Understanding Hemingway’s Advice to Writers

Ernest Hemingway

I have always found that being familiar with an author’s life and lifestyle makes his or her works more interesting to read. Although my father, an engineer who rarely reads literature, was fascinated by Hemingway enough to have named one of his cats Ernie, I only recently, post-college, came to know Hemingway more intimately. I sort of stumbled into my infatuation with him after reading The Paris Wife by Paula McLain, a book, which my mother gave to me as a gift, about Hemingway’s life during his first marriage, narrated in the voice of his first wife, Hadley Richardson. After reading about him from the perspective of someone he both loved passionately and betrayed immensely, I needed to read more about him. His life and lifestyle are as engrossing to me as his writing, and the following quotes can be considered some of the best, most simple pieces of advice to fellow writers from one of the greatest, Ernest Hemingway.

“There is no friend as loyal as a book.”

Just think of all those times we’ve felt emotionally hurt or betrayed and we didn’t know who to turn to, so we picked up a book to be distracted from the world as long as necessary. (Or is it just me doing that?).

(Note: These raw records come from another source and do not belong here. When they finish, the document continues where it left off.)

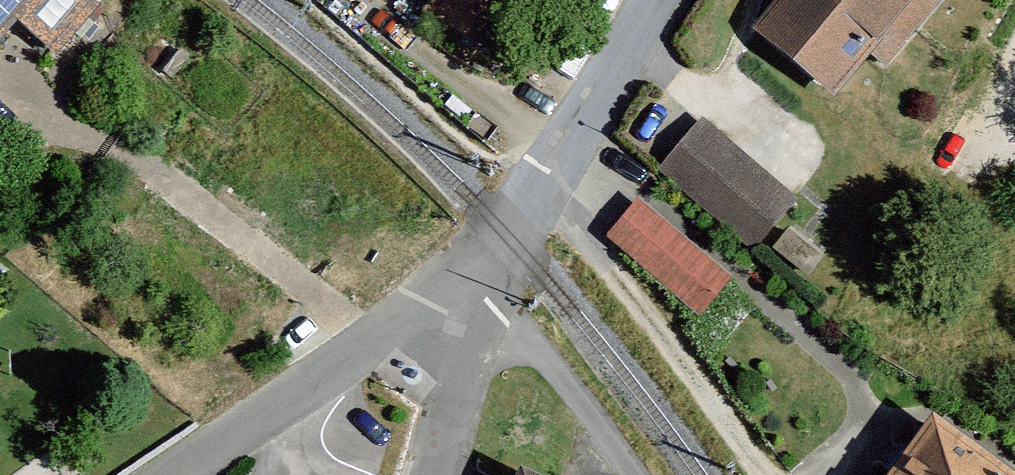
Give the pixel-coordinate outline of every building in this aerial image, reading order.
[(7,30),(58,70),(104,12),(88,0),(0,0),(0,38),(7,30)] [(746,40),(839,116),(934,0),(779,0),(746,40)] [(707,111),(663,162),(763,248),(808,196),(707,111)] [(629,213),(606,237),(693,318),(716,294),(629,213)] [(887,474),(985,474),(923,428),(887,474)]
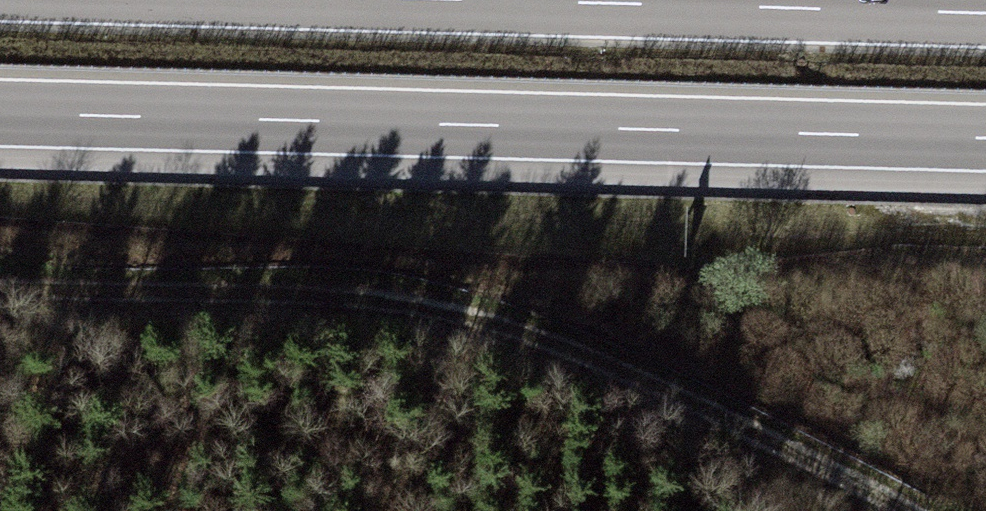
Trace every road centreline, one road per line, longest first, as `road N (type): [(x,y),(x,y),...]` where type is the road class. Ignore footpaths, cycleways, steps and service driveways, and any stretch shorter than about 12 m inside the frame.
road 1 (motorway): [(0,114),(985,140)]
road 2 (track): [(912,510),(499,326),(325,293),(0,279)]
road 3 (motorway): [(985,14),(436,0)]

A book will never let me down. Unless I’m reading something extremely uninteresting, I am happy and content whilst reading.

“My aim is to put down on paper what I see and what I feel in the best and simplest way.”

As I said in a previous post about a Robert Frost quote, emotions have to pour out of our hearts through our fingers and into the words we’re writing. Write what you feel without thinking too much about what you are writing. In simpler terms, just write.

“The first draft of anything is shit.”

I think this is important for writers to remember: we’re never going to be happy with anything we’ve written the first time we’ve written it because it is never going to be perfect the first time. That is what revision is for. A first draft is exactly what it means. It is the bare bones, the plan, the blueprint of the story that will be developed into something wonderful over time. Don’t be so hard on yourself; we’ve all heard the saying “practice makes perfect,” and writing is not an exception. The only way to be good at writing is to write more.

“Write drunk. Edit sober.”

I first learned about the juice of creativity when I traveled to Cinque Terre, Italy two summers ago. This “juice” was actually Absinthe, and authors would drink it to encourage creativity. Upon returning to university classes, I decided to give the writing drunk thing a try. I wrote some essays whilst drinking, and edited them the following morning. And I must say I wrote some of the best damn essays I’ve ever written in my life under the influence of various creative juices. So, I guess, don’t be afraid to get the creative juices flowing with a tasty beverage. Just don’t forget to edit when you’ve sobered up.

“There is nothing to writing. All you do is sit down at a typewriter and bleed.”

Something phenomenal and worthwhile can be written when we put our whole heart into it. Our work is our blood: we are sharing what is inside of us with whoever wishes to read it. I supposed it’s quite simple: don’t hold back.

“As a writer, you should not judge, you should understand.”

As writers, we shouldn’t judge different lifestyles because we need to understand them in order to write about them. Everyone has the potential to be a character, and if we judge them, we aren’t utilizing their experiences. Their experiences could expand our writing, but only if we are open to that expansion.

“All you have to do is write one true sentence. Write the truest sentence that you know.”

This relates to previous quotes mentioned in this blog: stay true to the emotions we are writing about. Hemingway utilized simplicity, refraining from using subordinating conjunctions. Sometimes it is unnecessary  to have an elaborate sentence laced with descriptive language in order to convey truth; simply write the truth.

These are further quotes worth putting above your writing desk. Or you can do as I’ve done and make it your desktop background. What do you think? Does Hemingway’s advice make you want to write more simply and honestly?